**Problem details:**
Your output must consist solely of the lines from the one containing "middle mcp: (406, 349)" through the end of the records, reproduced exactly.

**Recorded data:**
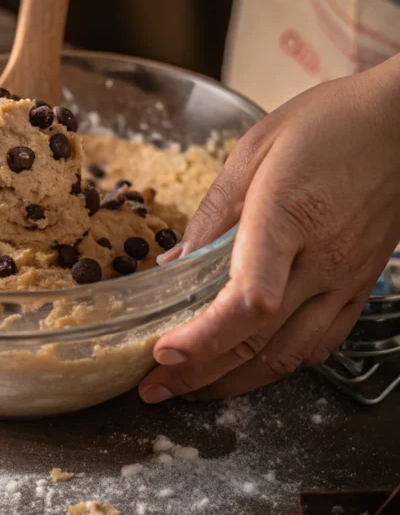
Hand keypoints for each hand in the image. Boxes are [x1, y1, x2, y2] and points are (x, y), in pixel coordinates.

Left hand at [138, 55, 399, 401]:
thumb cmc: (329, 124)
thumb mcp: (254, 151)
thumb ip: (212, 213)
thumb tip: (173, 264)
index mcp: (288, 217)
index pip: (248, 299)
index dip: (205, 336)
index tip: (163, 352)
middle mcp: (322, 258)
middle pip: (258, 339)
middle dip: (198, 374)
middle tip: (152, 388)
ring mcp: (347, 279)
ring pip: (289, 355)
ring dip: (233, 382)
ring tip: (188, 390)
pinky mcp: (361, 286)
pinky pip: (321, 343)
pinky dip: (280, 366)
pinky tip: (250, 368)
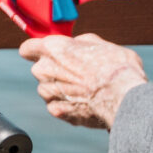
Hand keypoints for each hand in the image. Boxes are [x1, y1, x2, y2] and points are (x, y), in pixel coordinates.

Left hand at [20, 32, 147, 129]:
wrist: (124, 97)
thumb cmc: (117, 68)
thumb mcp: (103, 45)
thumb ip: (82, 42)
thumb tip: (77, 43)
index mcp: (52, 49)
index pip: (28, 48)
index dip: (37, 51)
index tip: (48, 54)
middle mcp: (43, 69)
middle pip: (41, 69)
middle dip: (55, 71)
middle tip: (79, 74)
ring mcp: (48, 91)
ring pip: (48, 89)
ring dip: (62, 89)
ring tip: (86, 91)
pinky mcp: (56, 110)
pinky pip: (57, 105)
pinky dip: (68, 106)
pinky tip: (86, 104)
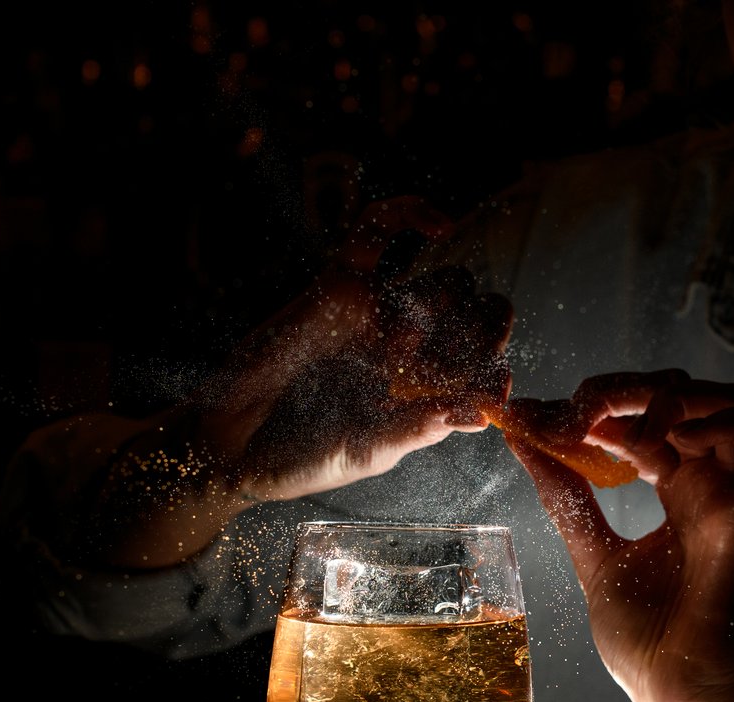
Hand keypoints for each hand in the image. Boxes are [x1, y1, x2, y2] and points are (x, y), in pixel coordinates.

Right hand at [209, 196, 512, 503]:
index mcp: (420, 392)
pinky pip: (375, 231)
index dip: (493, 372)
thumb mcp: (367, 450)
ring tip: (419, 337)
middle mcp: (406, 349)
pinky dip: (407, 213)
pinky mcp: (337, 284)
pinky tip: (439, 224)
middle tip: (473, 354)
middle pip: (472, 315)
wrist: (235, 448)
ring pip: (443, 280)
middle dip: (487, 328)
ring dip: (454, 296)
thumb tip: (477, 416)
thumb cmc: (299, 457)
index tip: (497, 390)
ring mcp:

**Written response:**
middle mcp: (406, 349)
pinky dip: (407, 213)
pinky mcp: (337, 284)
pinky tip: (439, 224)
middle tip: (473, 354)
middle pip: (472, 315)
wrist: (235, 448)
ring pip: (443, 280)
middle dip: (487, 328)
ring dip: (454, 296)
thumb tip: (477, 416)
thumb cmc: (299, 457)
index tip: (497, 390)
ring mcp:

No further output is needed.